Billy’s parents, Kathy and Harley, invested many hours driving Billy to practices and tournaments during his years as a young wrestler. They took advantage of the competitive spirit of wrestling to teach Billy the importance of values over winning.
Kathy remembers other young wrestlers throwing temper tantrums after loosing a tournament match. For Billy’s parents, winning and losing with grace was part of his training.
“I said to him one time, ‘if you ever act like that, we’re never coming to another match,'” Kathy said. “I’ve always said to him, win, lose or draw, the same kid comes home, and I love him just the same.”
As Billy’s wrestling wins mounted, so did his self-confidence and dedication to the sport. He won nine national titles before college and was voted an All-American three times while wrestling for the Golden Gophers.
But winning has not gone to Billy’s head. Coming from a working-class neighborhood in south Minneapolis, he has grown up surrounded by the realities of inner-city life. Seeing guns pulled at parties and the parents of neighborhood kids prostituting themselves for drugs kept him humble and gave him the desire to make a difference in his community.
Coaching wrestling is a way Billy believes he can help inner-city kids find support and direction. “I’m a big believer in giving back from what you’ve taken,” he said.
The support of his parents and the structure of the community wrestling program is what Billy feels kept him off the streets.
With an air of determination and anger, Billy talks about the abandoned kids in his community and how society treats them. Most people don’t understand inner-city kids, Billy says. “You don’t know half of it. They didn’t ask to come into this world and be treated like shit,” he said. “The difference is, I have good parents, and a lot of these kids don’t have good parents.”
Kids growing up in abusive homes without guidance is an inner-city reality that Billy thinks of often.

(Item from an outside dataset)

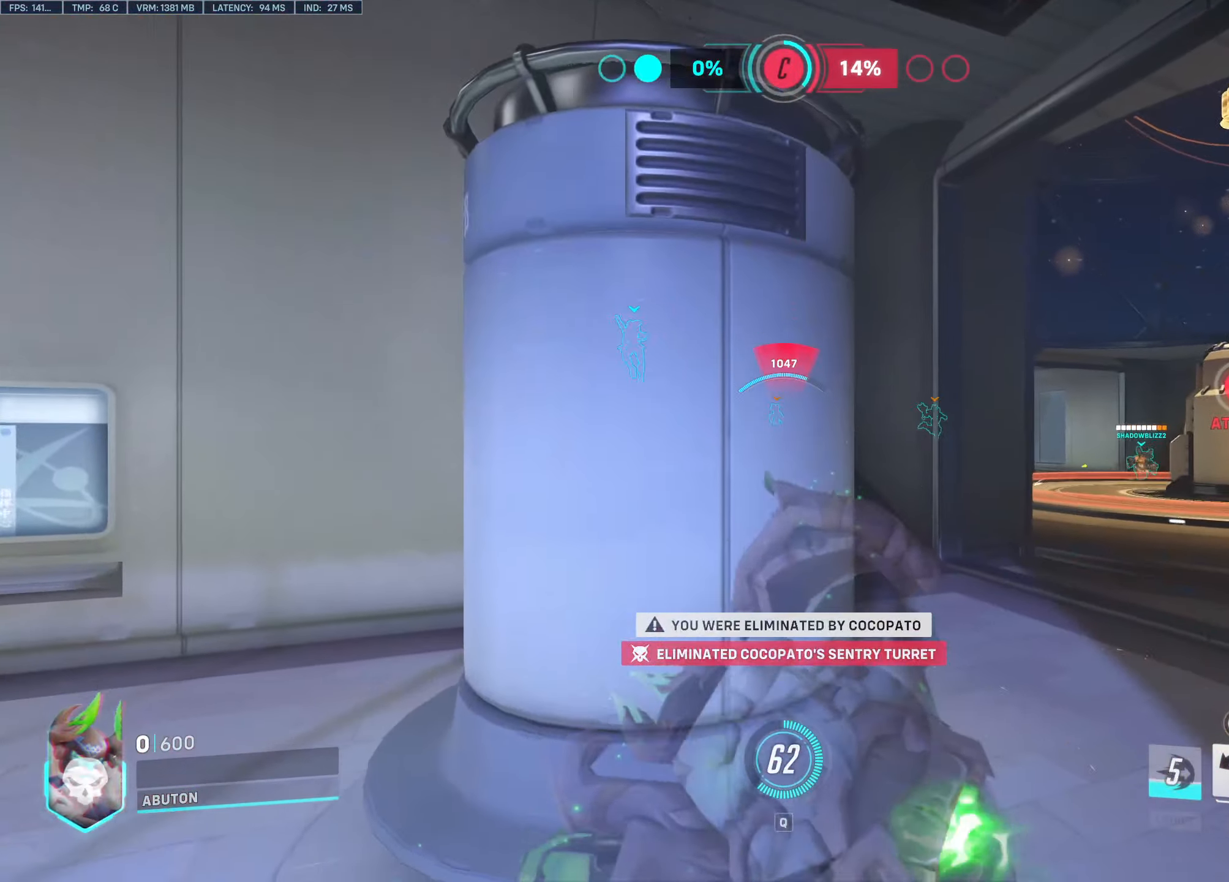
{"keys": ["w"], "mouse": ["left"], "events": [[100, "space", "up"], [150, "w", "up"], [284, "space", "down"], [284, "w", "down"], [334, "mouse_left", "up"], [334, "space", "up"], [434, "mouse_left", "down"], [434, "w", "up"], [467, "w", "down"]]}
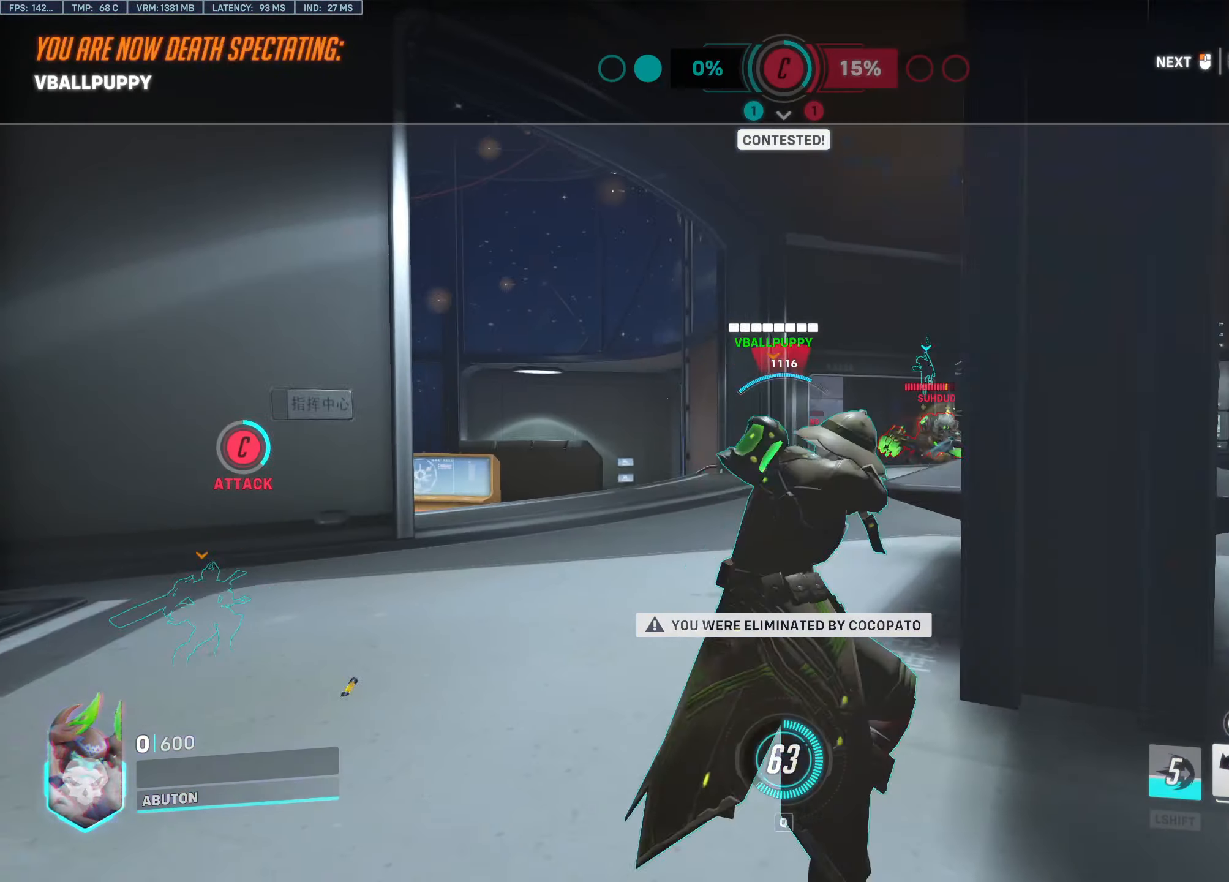
{"keys": [], "mouse": [], "events": [[17, "space", "down"], [67, "space", "up"], [117, "mouse_left", "up"], [117, "w", "up"], [250, "w", "down"], [300, "mouse_left", "down"], [300, "space", "down"], [400, "space", "up"], [434, "w", "up"], [484, "mouse_left", "up"]]}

“I want to stop these kids before they end up on the streets,” he says. “Maybe I could be their father figure in a way or their support and let them know that ‘hey, you can do as well as I did.'”
Billy now coaches at the club where he started freestyle wrestling when he was 10.
Other coaches at the club, as well as wrestlers and their parents, are happy to have Billy around. “He’s a real hero for the kids,” says fellow assistant coach Larry Allen. “An inner-city kid who got an education.”
Fifteen-year-old wrestler Justin Waggoner, who goes to University wrestling matches, enjoys learning college-level moves from Billy. “He doesn’t seem like he’d be all that great of a wrestler. He seems gentle, but he’s good as hell,” Justin says.
Next fall Billy will start work on his teaching degree at Augsburg College. While training for the Olympics, he will also have to divide his time between school and assistant coaching.
After getting his teaching certificate, Billy hopes to coach wrestling at an inner-city Minneapolis high school where, he says, he hopes to give back the support and guidance he’s received from the wrestling community.